Мистер Уитфилд обладал внушительной внешностью и изысканными манерами. На столе перед ним лежало письмо от начальника полиции и одного крупного должностного лица из Скотленд-Ярда.
— Все это очень необычно и выходит за рамки правил, мосье… ах да, мосье Пуаро, — проговорил он, протирая очки.
— Именно так, мосье Уитфилд. Но ведь убийство — такой факт, который выходит за рамки правил и, рад заметить, считается не слишком обычным.
— Согласен, согласен. Однако я не вижу такой уж близкой связи между этим убийством и завещанием моего покойного клиента.
— Я другого мнения.
— О! Вы другого мнения.
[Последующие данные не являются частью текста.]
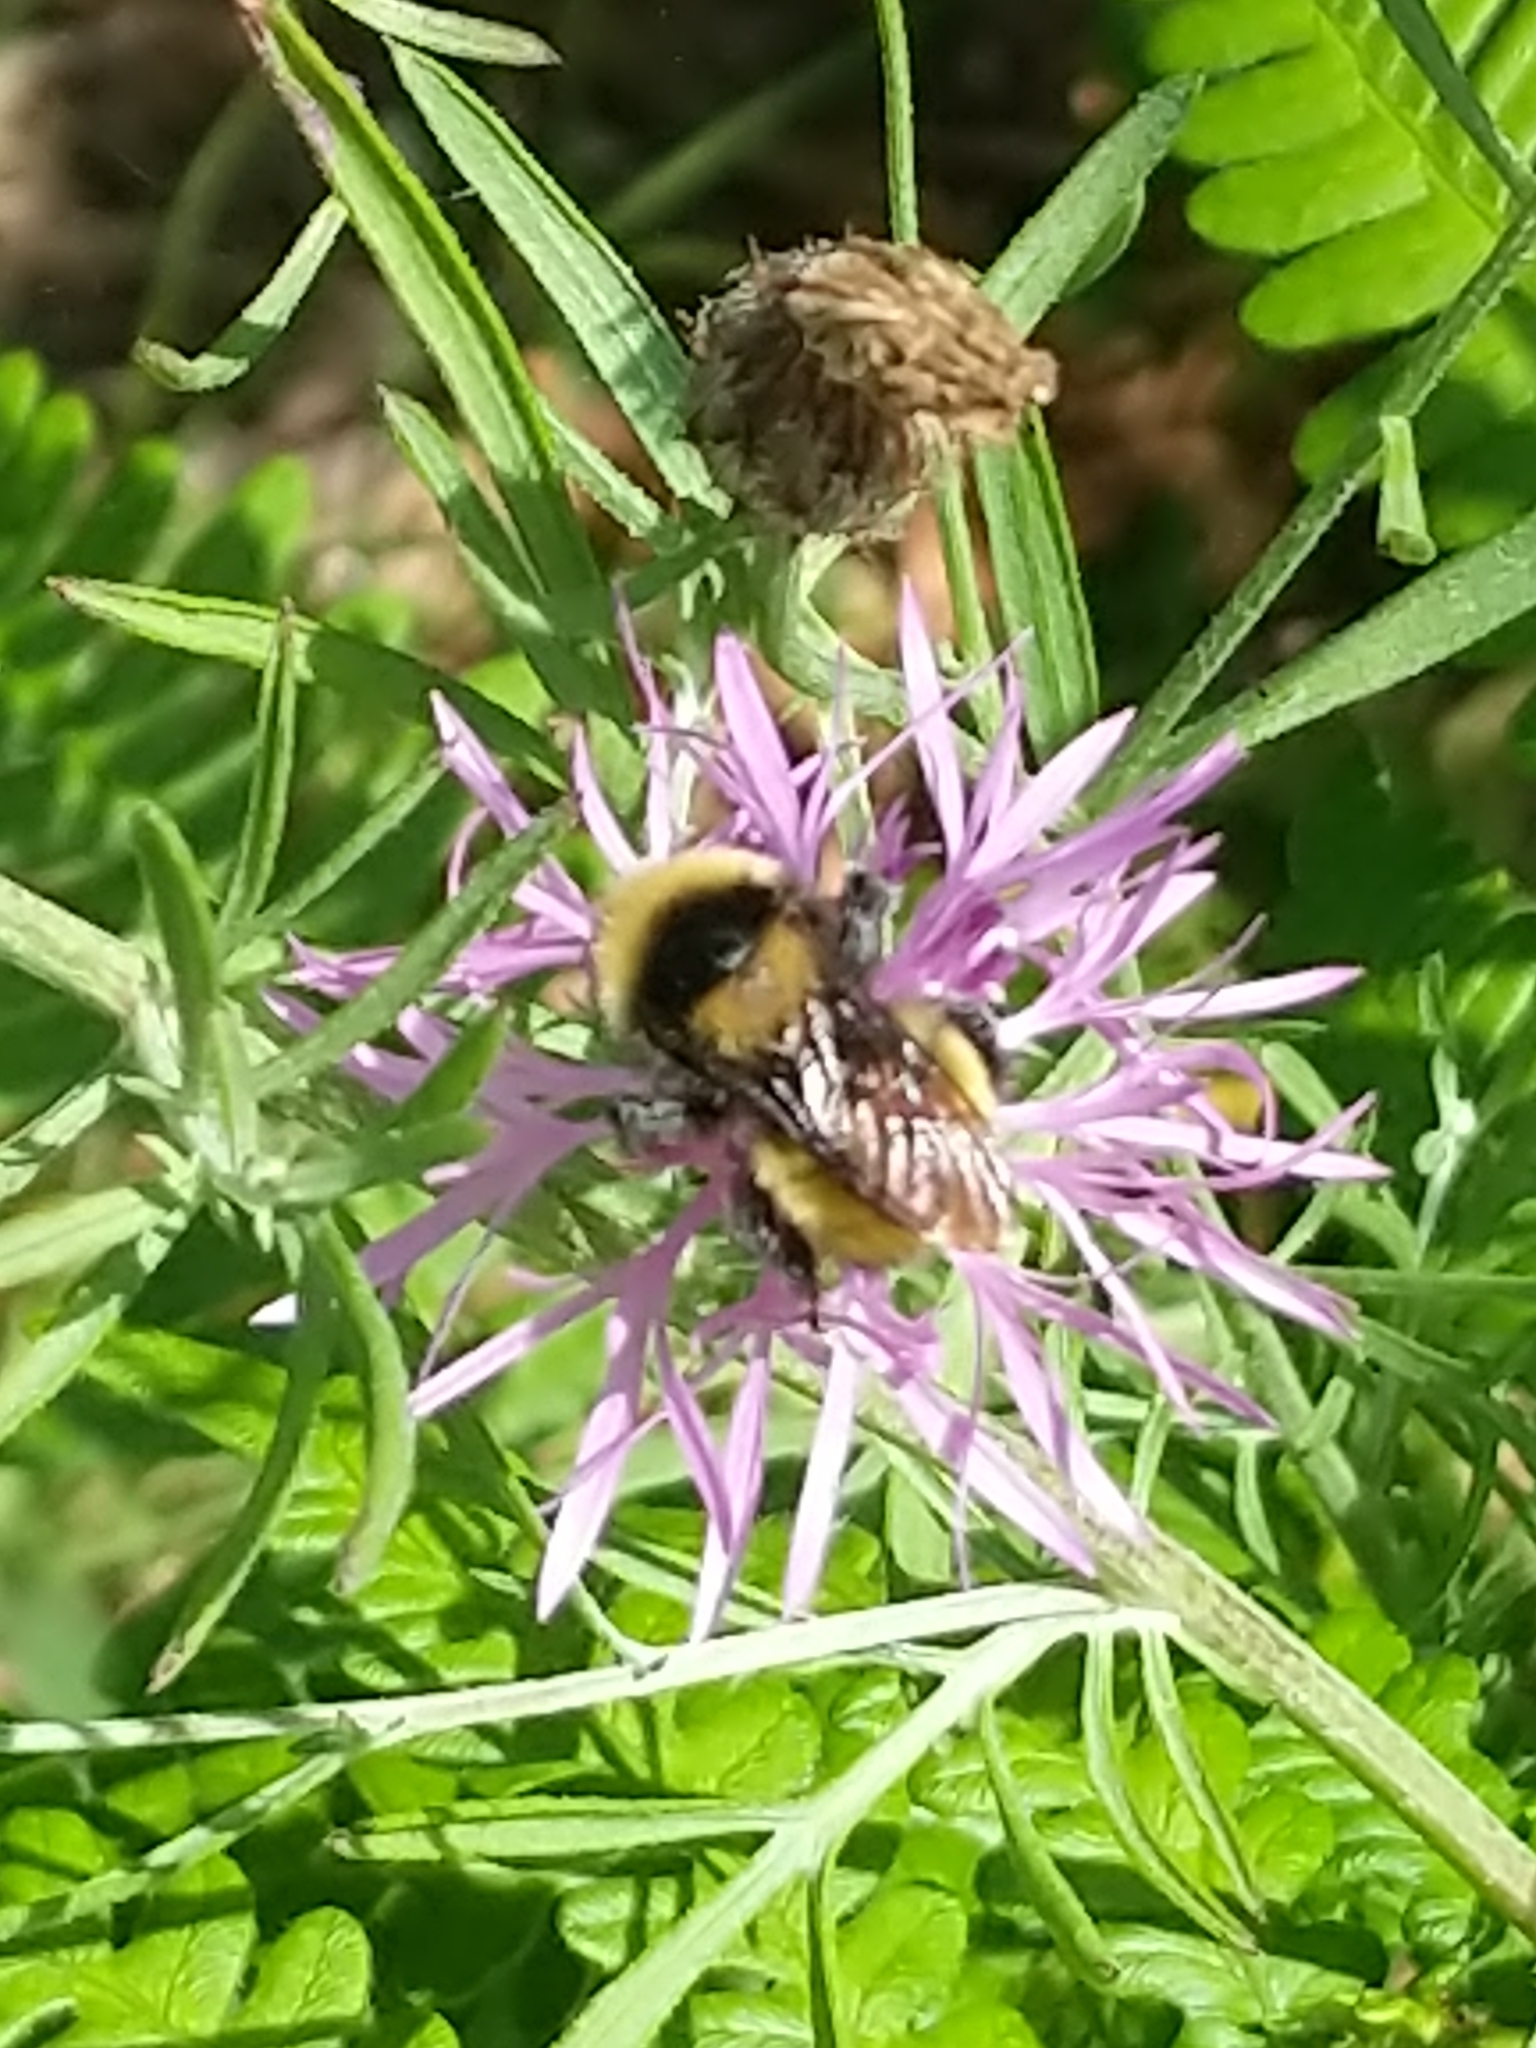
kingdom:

Ну что ж, при данных обстоятельствах и учитывая, что сэр Генри также убедительно просит об этом, я буду… гм… счастлив сделать все, что в моих силах.
— Вы были официальным поверенным покойного капитана Сетона?
— Всей их семьи, мой дорогой сэр. Мы ведем их дела — я хочу сказать, наша фирма ведет их дела — уже сто лет.
— Parfaitement[139]. Покойный сэр Мэтью Сетон оставил завещание?
— Мы приготовили для него завещание.
— И как он распорядился своим имуществом?
— Он сделал несколько пожертвований, одно из них в пользу музея естественной истории, однако основную часть своего большого — я сказал бы, очень большого — состояния он передал в безусловное владение капитану Майклу Сетону. У сэра Мэтью не было других близких родственников.
— Очень большое состояние, говорите вы?
— Покойный сэр Мэтью был вторым богачом Англии, — сдержанно отозвался мистер Уитфилд.
— Он придерживался, кажется, несколько странных воззрений?